DATASET SECTION:
-*-*-

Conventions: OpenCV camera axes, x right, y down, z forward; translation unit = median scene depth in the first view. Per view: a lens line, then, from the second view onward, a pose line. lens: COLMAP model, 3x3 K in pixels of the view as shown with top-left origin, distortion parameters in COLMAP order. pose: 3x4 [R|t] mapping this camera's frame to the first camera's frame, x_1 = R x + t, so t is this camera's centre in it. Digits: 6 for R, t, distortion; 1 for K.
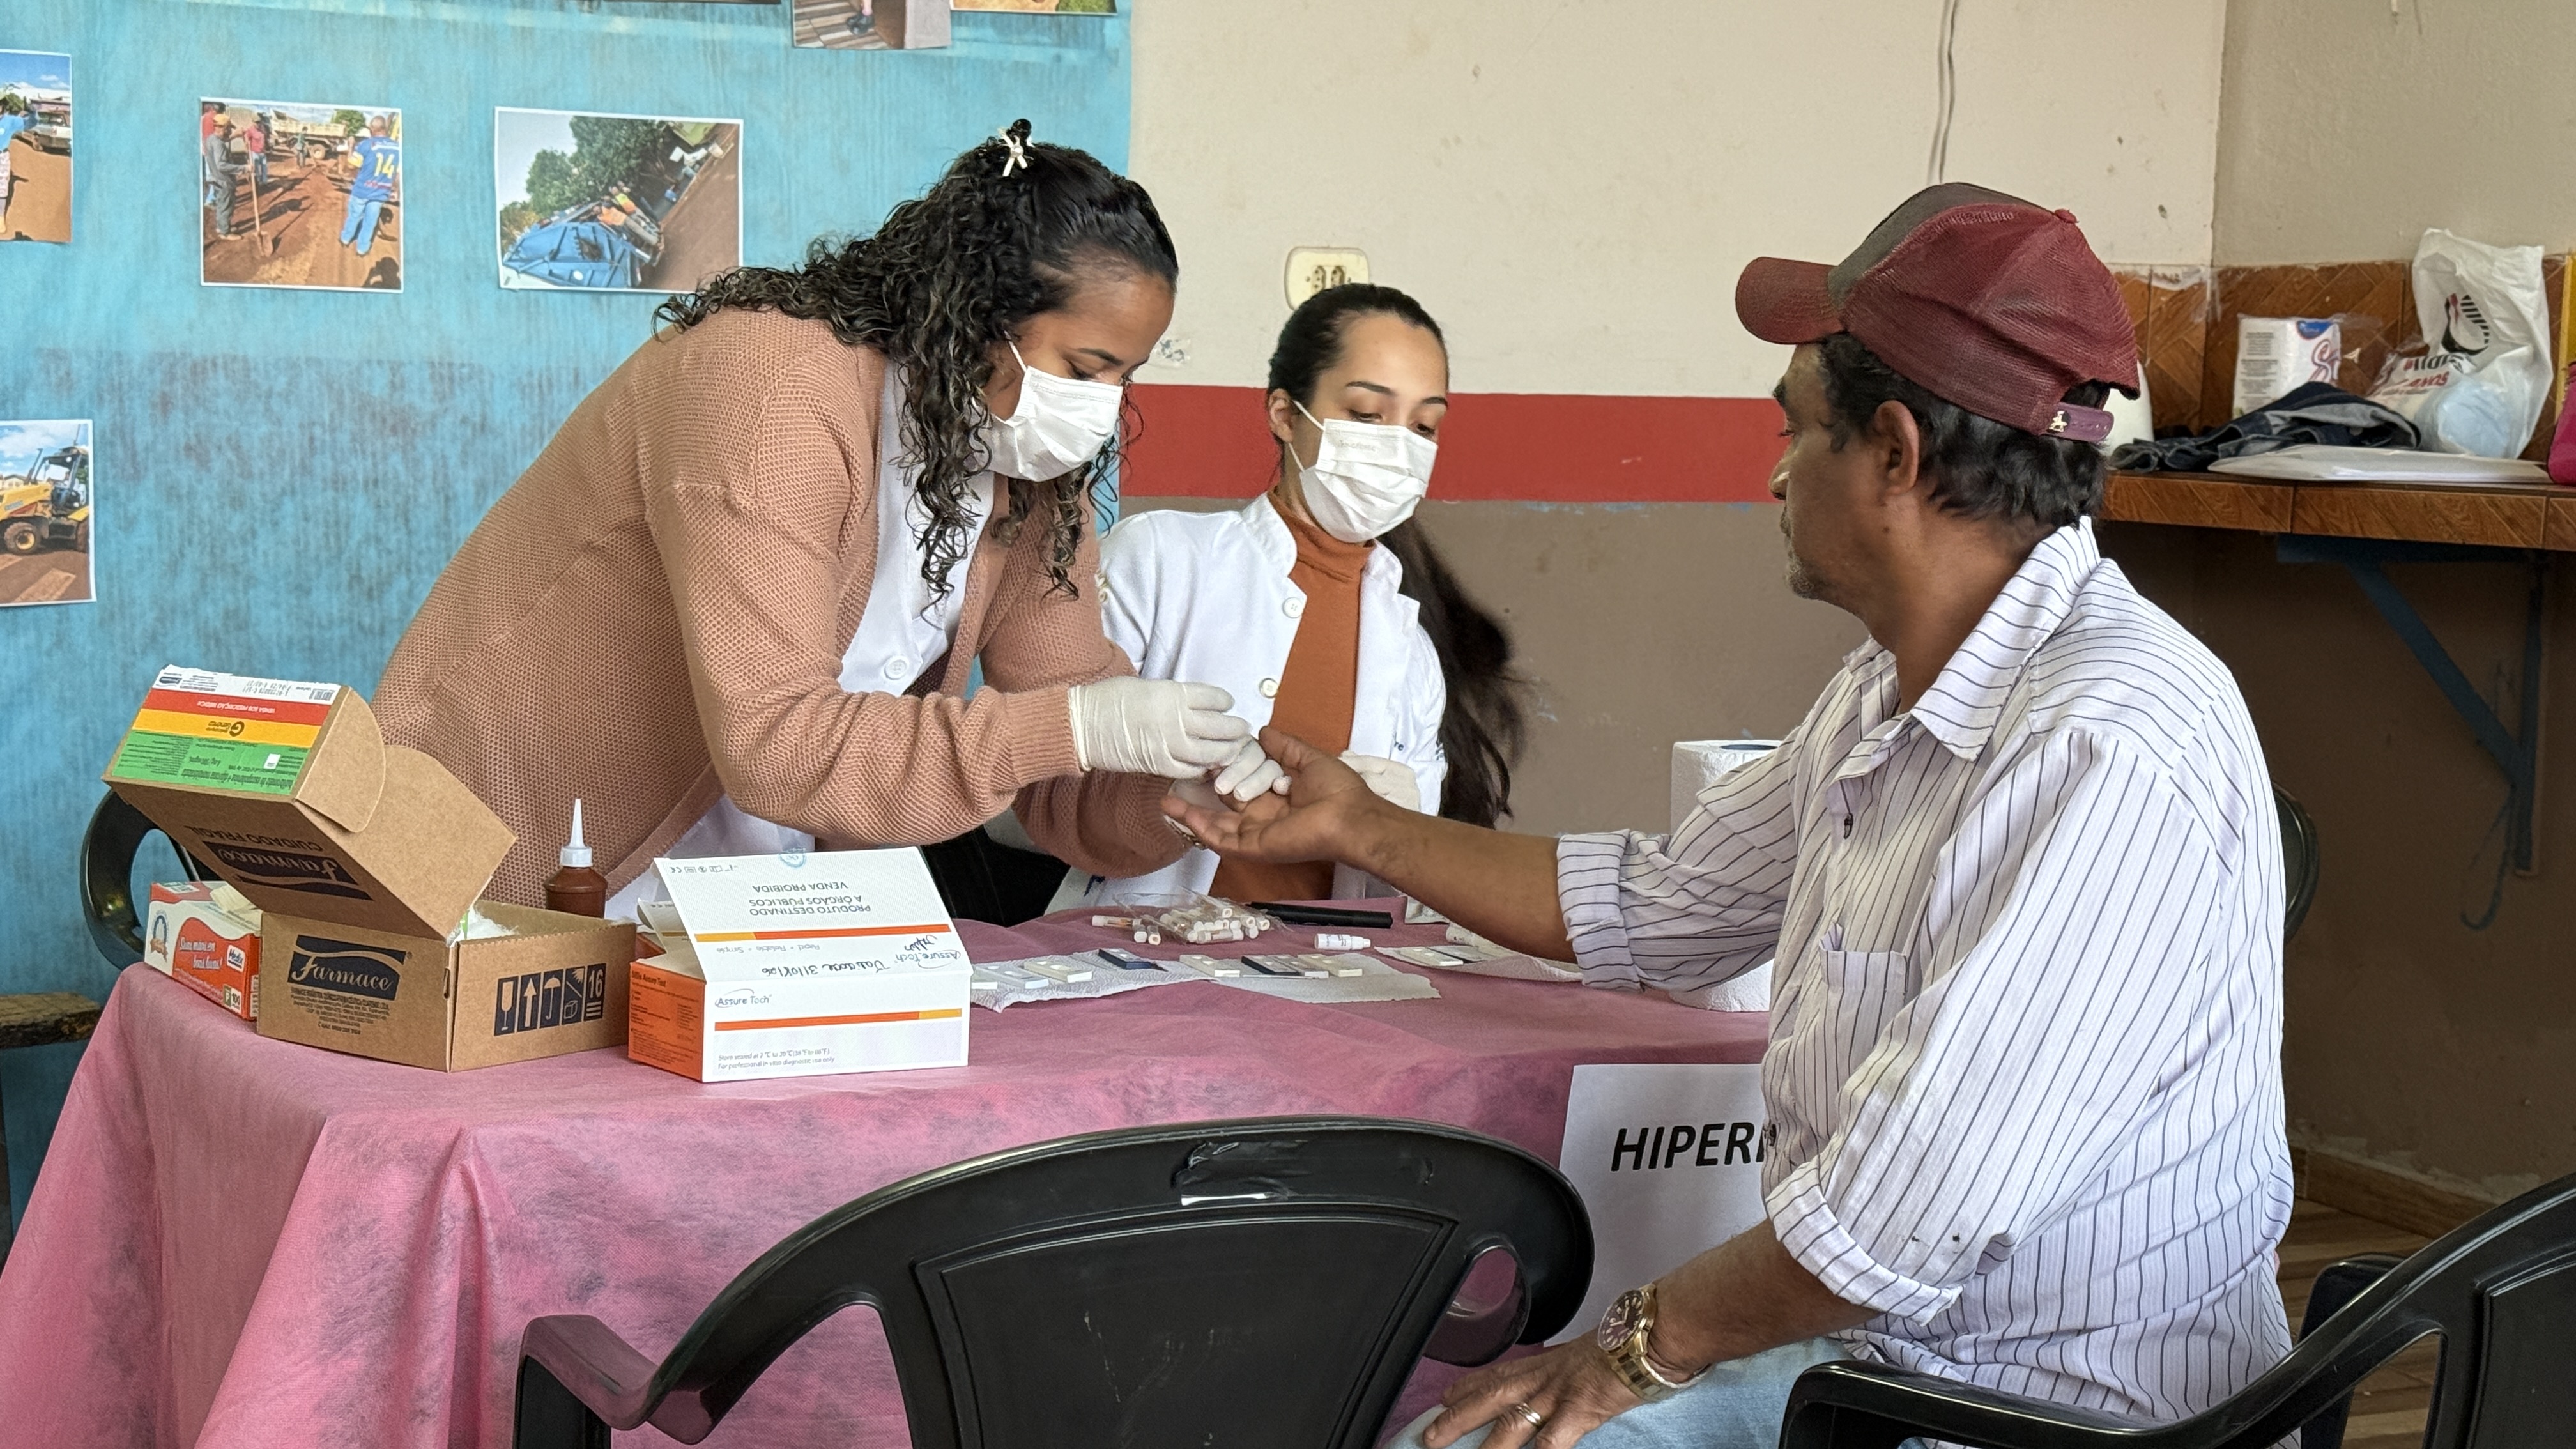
lens RADIAL K [[3529.3, 0, 1290.1], [0, 3529.3, 762.6], [0, 0, 1]] dist [0.121907, -0.091666]
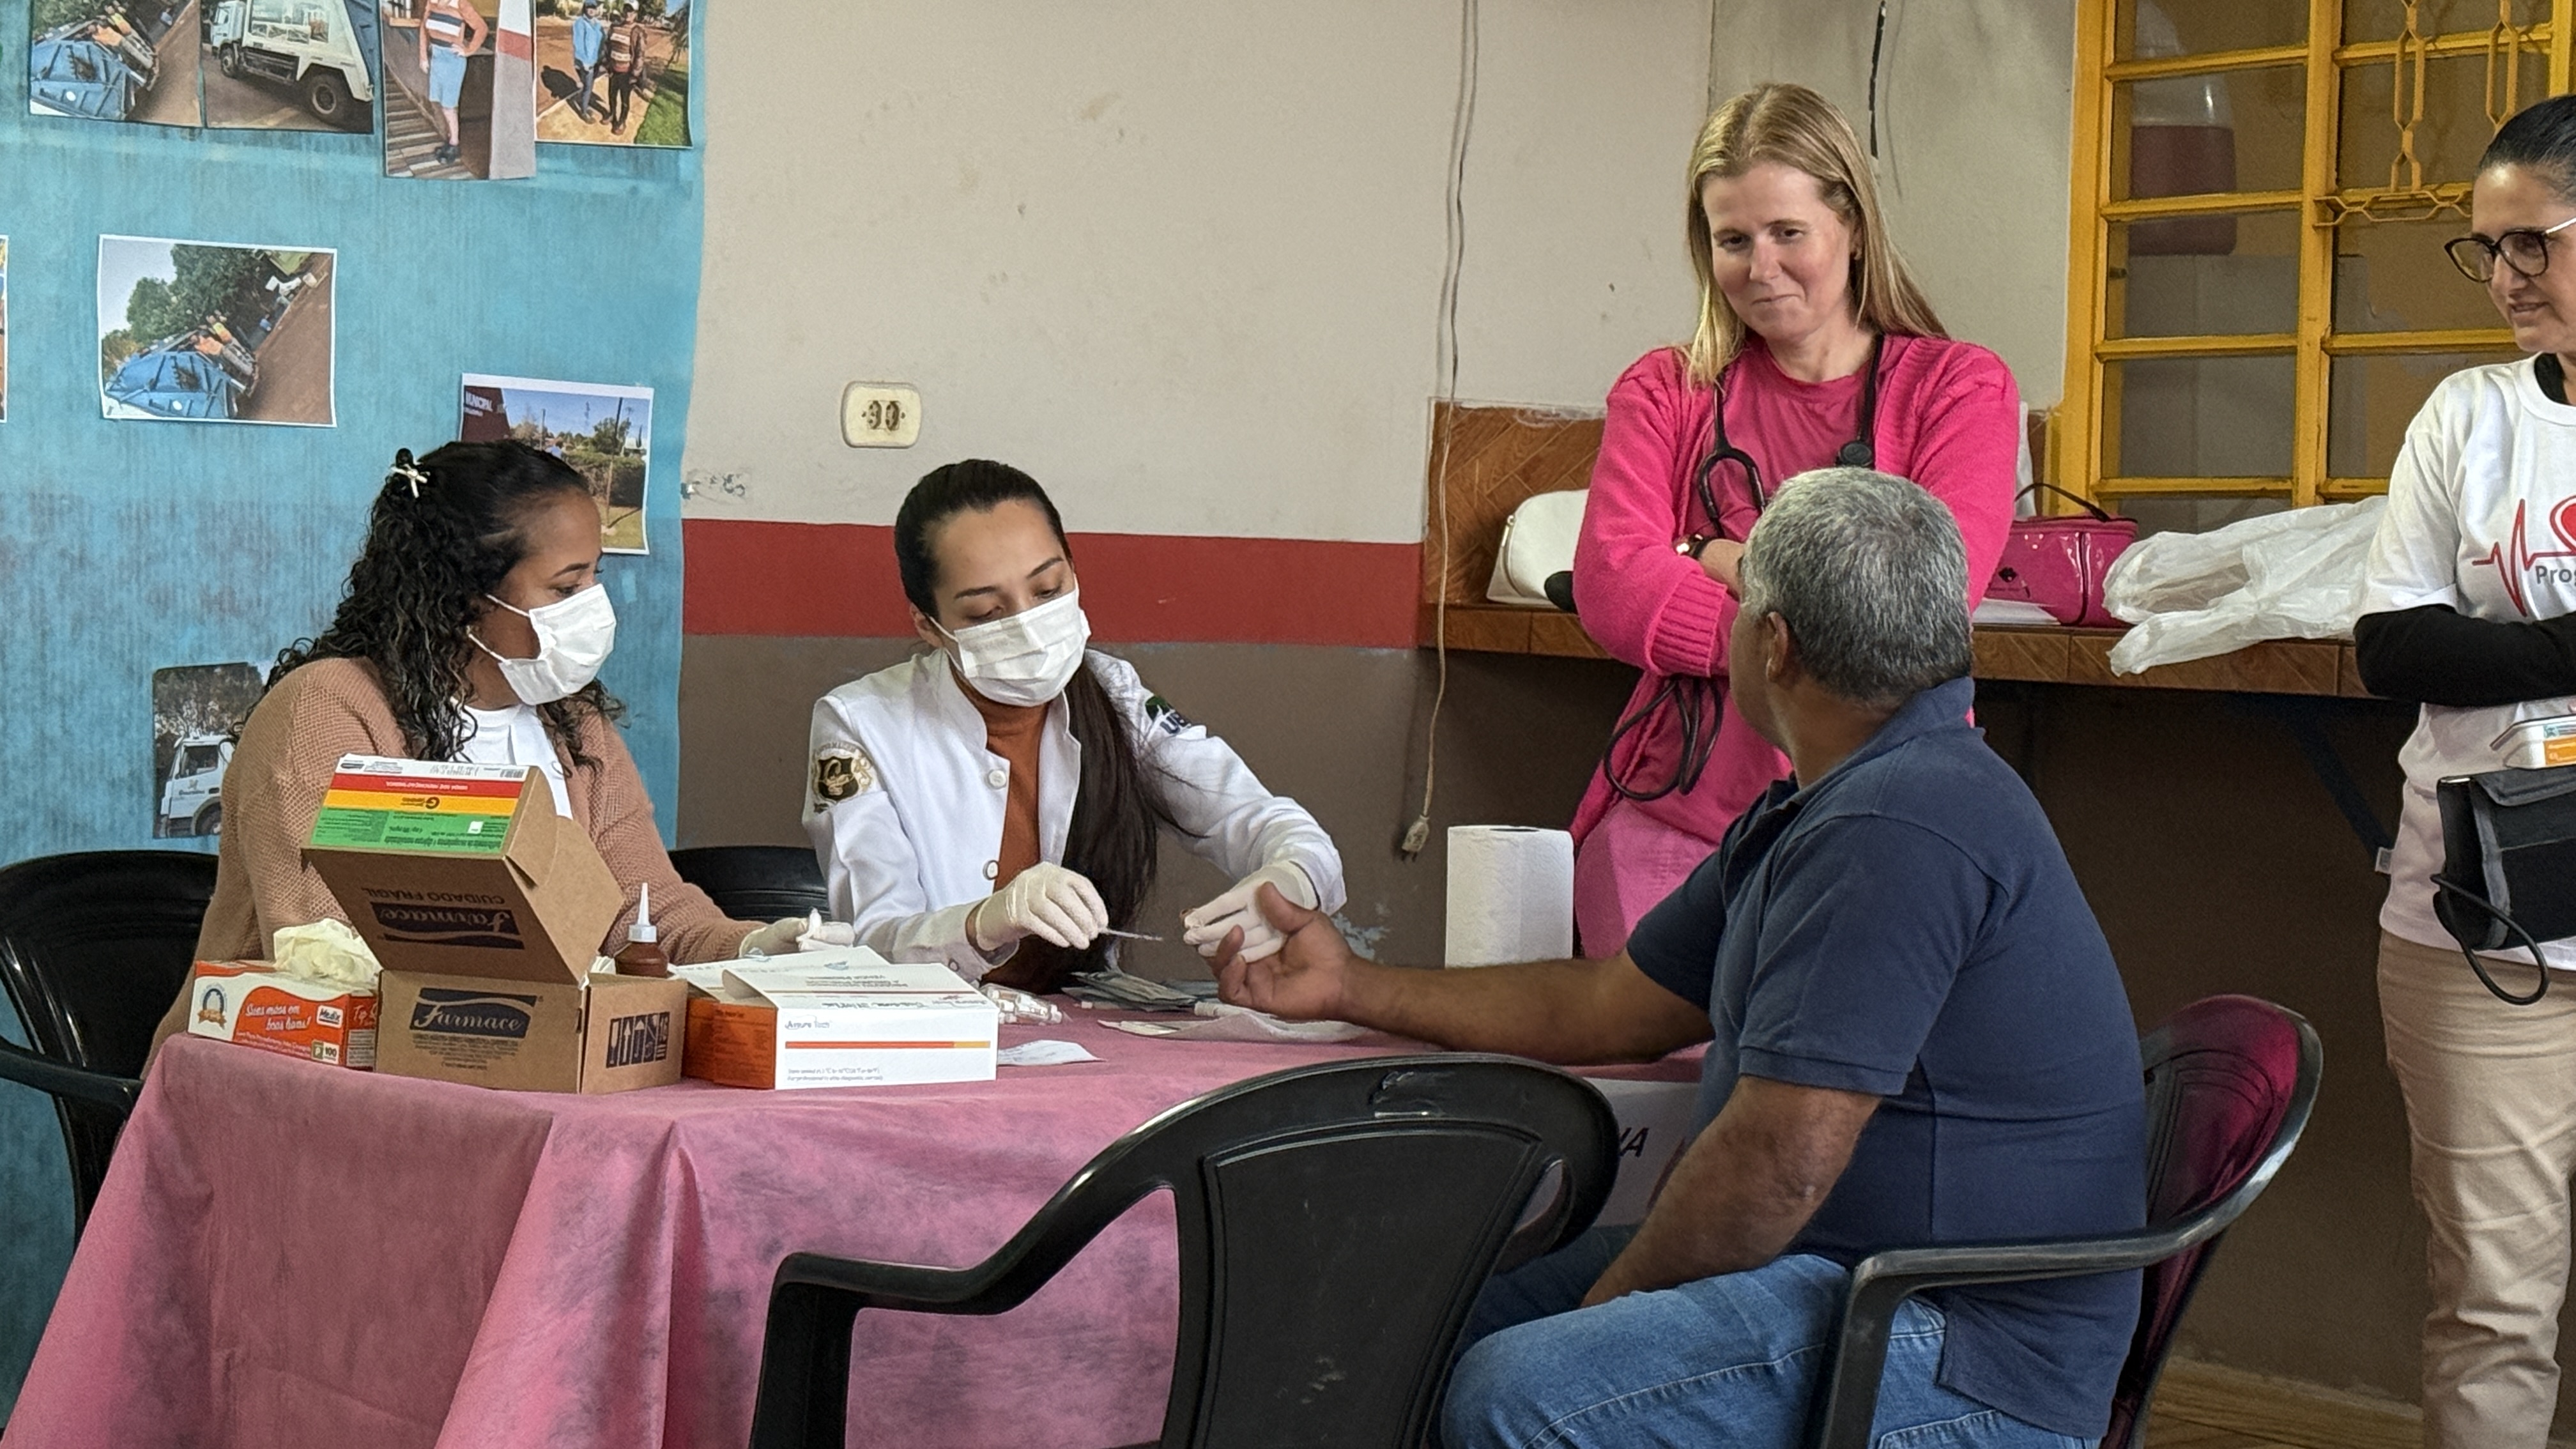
lens RADIAL K [[4913.6, 0, 1288.0], [0, 4913.6, 724.5], [0, 0, 1]] dist [0.118119, -0.057774]
pose [[0.970191, -0.003054, 0.242324, -0.234928], [0.018922, 0.997823, -0.063184, 0.041579], [-0.241603, 0.065885, 0.968136, -0.380458]]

-*-*-

EXERCISE REQUIREMENTS: Can you write out all of the lines above verbatim, leaving out the pictures?

SOLUTION:
Conventions: OpenCV camera axes, x right, y down, z forward; translation unit = median scene depth in the first view. Per view: a lens line, then, from the second view onward, a pose line. lens: COLMAP model, 3x3 K in pixels of the view as shown with top-left origin, distortion parameters in COLMAP order. pose: 3x4 [R|t] mapping this camera's frame to the first camera's frame, x_1 = R x + t, so t is this camera's centre in it. Digits: 6 for R, t, distortion; 1 for K.
lens RADIAL K [[3529.3, 0, 1290.1], [0, 3529.3, 762.6], [0, 0, 1]] dist [0.121907, -0.091666]
lens RADIAL K [[4913.6, 0, 1288.0], [0, 4913.6, 724.5], [0, 0, 1]] dist [0.118119, -0.057774]
pose [[0.970191, -0.003054, 0.242324, -0.234928], [0.018922, 0.997823, -0.063184, 0.041579], [-0.241603, 0.065885, 0.968136, -0.380458]]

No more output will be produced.